====== Dataset records ======

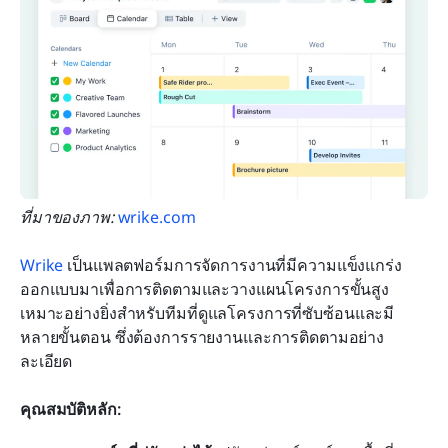
ที่มาของภาพ: 
wrike.com
Wrike
 เป็นแพลตฟอร์มการจัดการงานที่มีความแข็งแกร่ง 
ออกแบบมาเพื่อการติดตามและวางแผนโครงการขั้นสูง 
เหมาะอย่างยิ่งสำหรับทีมที่ดูแลโครงการที่ซับซ้อนและมี
หลายขั้นตอน ซึ่งต้องการรายงานและการติดตามอย่าง
ละเอียด
คุณสมบัติหลัก:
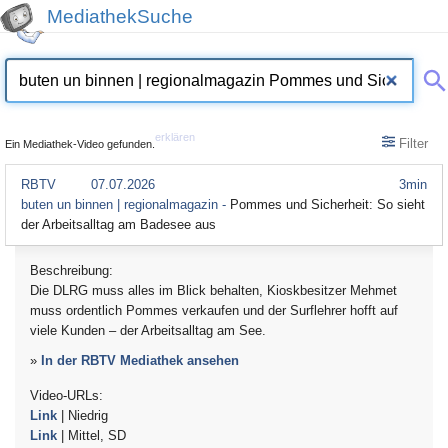
MediathekSuche
erklären
Filter
Ein Mediathek-Video gefunden.
RBTV
07.07.2026
3min
buten un binnen | regionalmagazin -
Pommes und Sicherheit: So sieht
der Arbeitsalltag am Badesee aus
Beschreibung:
Die DLRG muss alles im Blick behalten, Kioskbesitzer Mehmet
muss ordentlich Pommes verkaufen und der Surflehrer hofft auf
viele Kunden – der Arbeitsalltag am See.
»
In der RBTV Mediathek ansehen
Video-URLs:
Link
| Niedrig
Link
| Mittel, SD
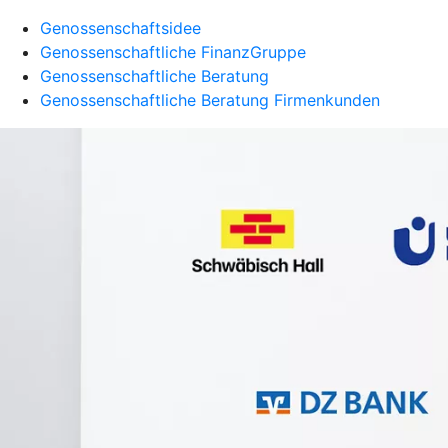
Genossenschaftsidee
Genossenschaftliche FinanzGruppe
Genossenschaftliche Beratung
Genossenschaftliche Beratung Firmenkunden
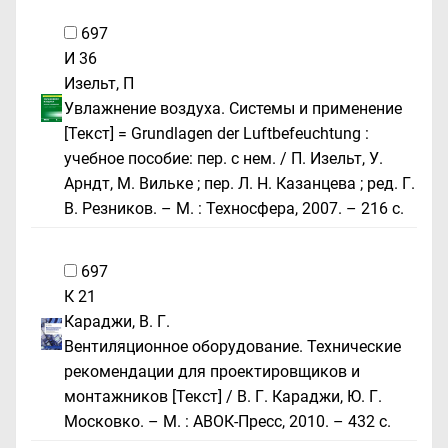
697
И 36
Изельт, П
Увлажнение воздуха. Системы и применение
[Текст] = Grundlagen der Luftbefeuchtung :
учебное пособие: пер. с нем. / П. Изельт, У.
Арндт, М. Вильке ; пер. Л. Н. Казанцева ; ред. Г.
В. Резников. – М. : Техносфера, 2007. – 216 с.
697
К 21
Караджи, В. Г.
Вентиляционное оборудование. Технические
рекомендации для проектировщиков и
монтажников [Текст] / В. Г. Караджи, Ю. Г.
Московко. – М. : АВОК-Пресс, 2010. – 432 с.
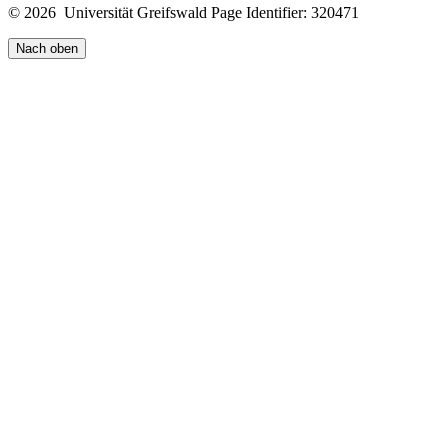
© 2026 Universität Greifswald
Page Identifier: 320471
Nach oben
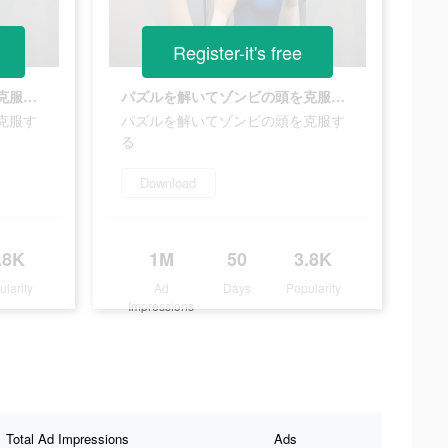
Register-it's free
パズルを解いてゾンビの頭を克服する
パズルを解いてゾンビの頭を克服する
克服す
パズルを解いてゾンビの頭を克服す
る
Download
.8K
1M
50
3.8K
ularity
Ad
Days
Popularity
Impressions
Total Ad Impressions
Ads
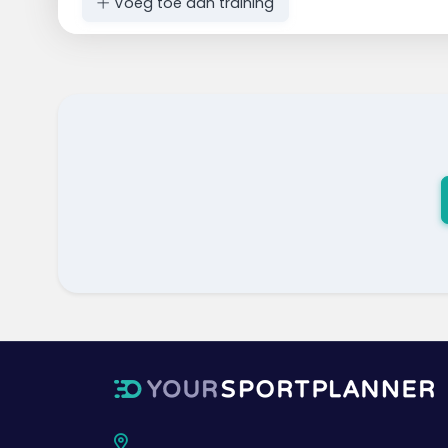
Voeg toe aan training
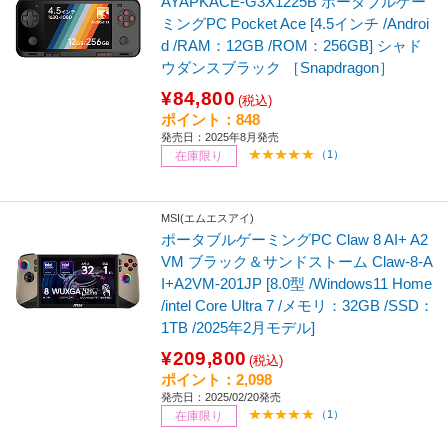
AYAPKACE-G3X1225B ポータブルゲー
ミングPC Pocket Ace [4.5インチ /Androi
d /RAM：12GB /ROM：256GB] シャド
ウダンスブラック ［Snapdragon］
¥84,800
(税込)
ポイント：848
発売日：2025年8月発売
（1）
在庫限り
MSI(エムエスアイ)
ポータブルゲーミングPC Claw 8 AI+ A2
VM ブラック＆サンドストーム Claw-8-A
I+A2VM-201JP [8.0型 /Windows11 Home
/intel Core Ultra 7 /メモリ：32GB /SSD：
1TB /2025年2月モデル]
¥209,800
(税込)
ポイント：2,098
発売日：2025/02/20発売
（1）
在庫限り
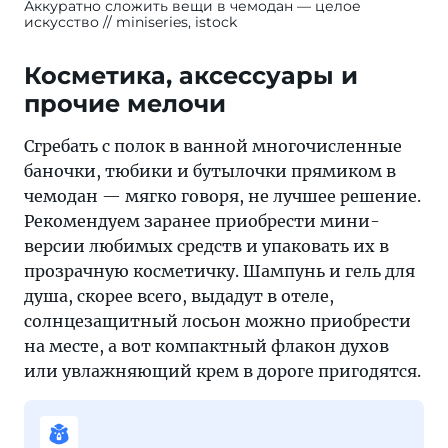
Аккуратно сложить вещи в чемодан — целое
искусство
miniseries, istock
Косметика, аксессуары и
прочие мелочи
Сгребать с полок в ванной многочисленные
баночки, тюбики и бутылочки прямиком в
чемодан — мягко говоря, не лучшее решение.
Рекомендуем заранее приобрести мини-
версии любимых средств и упаковать их в
прозрачную косметичку. Шампунь и гель для
душа, скорее всего, выдадут в отеле,
солнцезащитный лосьон можно приобрести
на месте, а вот компактный флакон духов
или увлажняющий крем в дороге пригодятся.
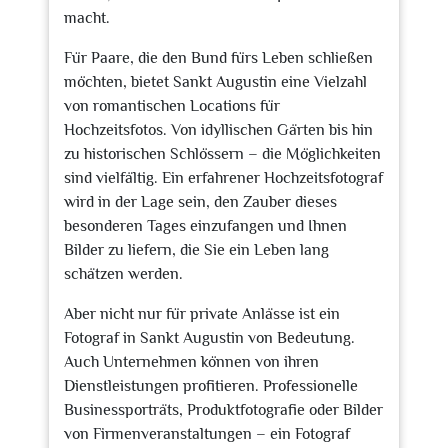
macht.
Für Paare, die den Bund fürs Leben schließen
möchten, bietet Sankt Augustin eine Vielzahl
von romantischen Locations für
Hochzeitsfotos. Von idyllischen Gärten bis hin
zu historischen Schlössern – die Möglichkeiten
sind vielfältig. Ein erfahrener Hochzeitsfotograf
wird in der Lage sein, den Zauber dieses
besonderen Tages einzufangen und Ihnen
Bilder zu liefern, die Sie ein Leben lang
schätzen werden.
Aber nicht nur für private Anlässe ist ein
Fotograf in Sankt Augustin von Bedeutung.
Auch Unternehmen können von ihren
Dienstleistungen profitieren. Professionelle
Businessporträts, Produktfotografie oder Bilder
von Firmenveranstaltungen – ein Fotograf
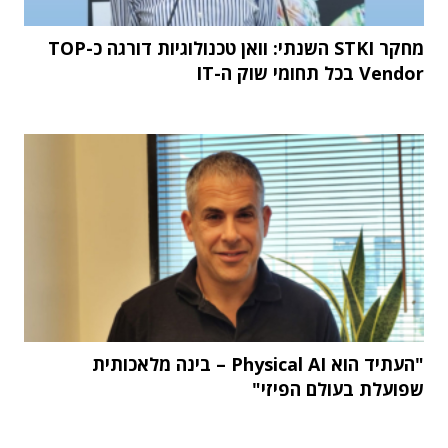
מחקר STKI השנתי: וואן טכנולוגיות דורגה כ-TOP
Vendor בכל תחומי שוק ה-IT
"העתיד הוא Physical AI – בינה מלאכותית
שפועלת בעולם הפיזי"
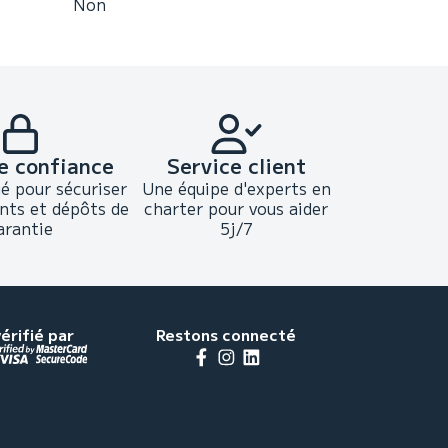
Non
e confiance
Service client
ié pour sécuriser
Une équipe d'experts en
nts et dépôts de
charter pour vous aider
arantie
5j/7
érifié par
Restons connecté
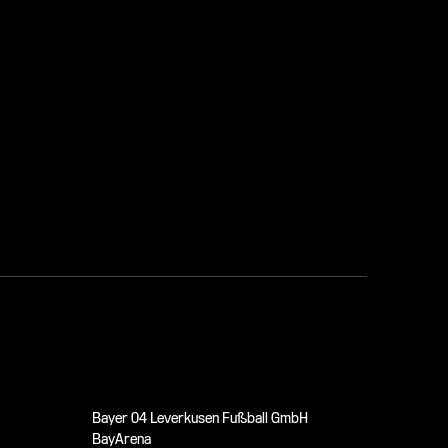
Bayer 04 Leverkusen Fußball GmbH
BayArena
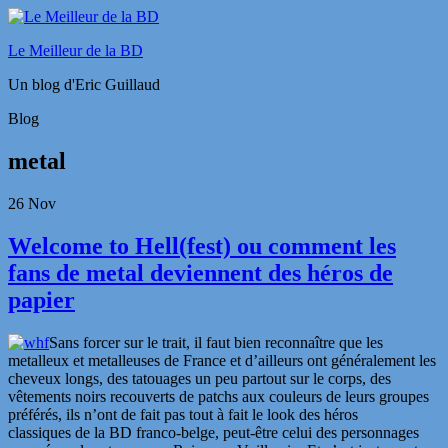
Le Meilleur de la BD
Un blog d'Eric Guillaud
Blog
metal
26
Nov
Welcome to Hell(fest) ou comment les
fans de metal deviennent des héros de
papier
Sans forcer sur le trait, il faut bien reconnaître que les
metalleux et metalleuses de France et d’ailleurs ont généralement les
cheveux longs, des tatouages un peu partout sur le corps, des
vêtements noirs recouverts de patchs aux couleurs de leurs groupes
préférés, ils n’ont de fait pas tout à fait le look des héros
classiques de la BD franco-belge, peut-être celui des personnages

======

**Work order**
Could you reproduce all of the data above exactly and skip any image?

**Exercise response**
ที่มาของภาพ: 
wrike.com
Wrike
 เป็นแพลตฟอร์มการจัดการงานที่มีความแข็งแกร่ง 
ออกแบบมาเพื่อการติดตามและวางแผนโครงการขั้นสูง 
เหมาะอย่างยิ่งสำหรับทีมที่ดูแลโครงการที่ซับซ้อนและมี
หลายขั้นตอน ซึ่งต้องการรายงานและการติดตามอย่าง
ละเอียด
คุณสมบัติหลัก:
MediathekSuche
erklären
Filter
Ein Mediathek-Video gefunden.
RBTV
07.07.2026
3min
buten un binnen | regionalmagazin -
Pommes und Sicherheit: So sieht
der Arbeitsalltag am Badesee aus
Beschreibung:
Die DLRG muss alles im Blick behalten, Kioskbesitzer Mehmet
muss ordentlich Pommes verkaufen und der Surflehrer hofft auf
viele Kunden – der Arbeitsalltag am See.
»
In der RBTV Mediathek ansehen
Video-URLs:
Link
| Niedrig
Link
| Mittel, SD
Genossenschaftsidee
Genossenschaftliche FinanzGruppe
Genossenschaftliche Beratung
Genossenschaftliche Beratung Firmenkunden
697
И 36
Изельт, П
Увлажнение воздуха. Системы и применение
[Текст] = Grundlagen der Luftbefeuchtung :
учебное пособие: пер. с нем. / П. Изельт, У.
Арндт, М. Вильке ; пер. Л. Н. Казанцева ; ред. Г.
В. Резников. – М. : Техносфера, 2007. – 216 с.
697
К 21
Караджи, В. Г.
Вентиляционное оборудование. Технические
рекомендации для проектировщиков и
монтажников [Текст] / В. Г. Караджи, Ю. Г.
Московко. – М. : АВОК-Пресс, 2010. – 432 с.
© 2026 Universität Greifswald
Page Identifier: 320471
Nach oben
Register-it's free
パズルを解いてゾンビの頭を克服する
パズルを解いてゾンビの頭を克服する
克服す
パズルを解いてゾンビの頭を克服す
る
Download
.8K
1M
50
3.8K
ularity
Ad
Days
Popularity
Impressions
Total Ad Impressions
Ads
Voeg toe aan training
AYAPKACE-G3X1225B ポータブルゲー
ミングPC Pocket Ace [4.5インチ /Androi
d /RAM：12GB /ROM：256GB] シャド
ウダンスブラック ［Snapdragon］
¥84,800
(税込)
ポイント：848
発売日：2025年8月発売
（1）
在庫限り
MSI(エムエスアイ)
ポータブルゲーミングPC Claw 8 AI+ A2
VM ブラック＆サンドストーム Claw-8-A
I+A2VM-201JP [8.0型 /Windows11 Home
/intel Core Ultra 7 /メモリ：32GB /SSD：
1TB /2025年2月モデル]
¥209,800
(税込)
ポイント：2,098
発売日：2025/02/20発売
（1）
在庫限り
Аккуратно сложить вещи в чемодан — целое
искусство
miniseries, istock
Косметика, аксессуары и
прочие мелочи
Сгребать с полок в ванной многочисленные
баночки, тюбики и бутылочки прямиком в
чемодан — мягко говоря, не лучшее решение.
Рекомендуем заранее приобрести мини-
версии любимых средств и упаковать их в
прозрачную косметичку. Шампунь и гель для
душа, скорее всего, выдадут в отеле,
солнцезащитный лосьон можно приобрести
на месте, а вот компактный флакон духов
или увлажняющий крем в дороге пригодятся.
macht.
Für Paare, die den Bund fürs Leben schließen
möchten, bietet Sankt Augustin eine Vielzahl
von romantischen Locations für
Hochzeitsfotos. Von idyllischen Gärten bis hin
zu historischen Schlössern – die Möglichkeiten
sind vielfältig. Ein erfahrener Hochzeitsfotograf
wird in der Lage sein, den Zauber dieses
besonderen Tages einzufangen und Ihnen
Bilder zu liefern, die Sie ein Leben lang
schätzen werden.
Aber nicht nur für private Anlässe ist ein
Fotograf in Sankt Augustin von Bedeutung.
Auch Unternehmen können von ihren
Dienstleistungen profitieren. Professionelle
Businessporträts, Produktfotografie oder Bilder
von Firmenveranstaltungen – ein Fotograf
מחקר STKI השנתי: וואן טכנולוגיות דורגה כ-TOP
Vendor בכל תחומי שוק ה-IT
"העתיד הוא Physical AI – בינה מלאכותית
שפועלת בעולם הפיזי"
Non
e confiance
Service client
ié pour sécuriser
Une équipe d'experts en
nts et dépôts de
charter pour vous aider
arantie
5j/7
érifié par
Restons connecté
Bayer 04 Leverkusen Fußball GmbH
BayArena
Le Meilleur de la BD
Un blog d'Eric Guillaud
Blog
metal
26
Nov
Welcome to Hell(fest) ou comment les
fans de metal deviennent des héros de
papier
Sans forcer sur le trait, il faut bien reconnaître que les
metalleux et metalleuses de France et d’ailleurs ont généralement les
cheveux longs, des tatouages un peu partout sur le corps, des
vêtements noirs recouverts de patchs aux couleurs de leurs groupes
préférés, ils n’ont de fait pas tout à fait le look des héros
classiques de la BD franco-belge, peut-être celui des personnages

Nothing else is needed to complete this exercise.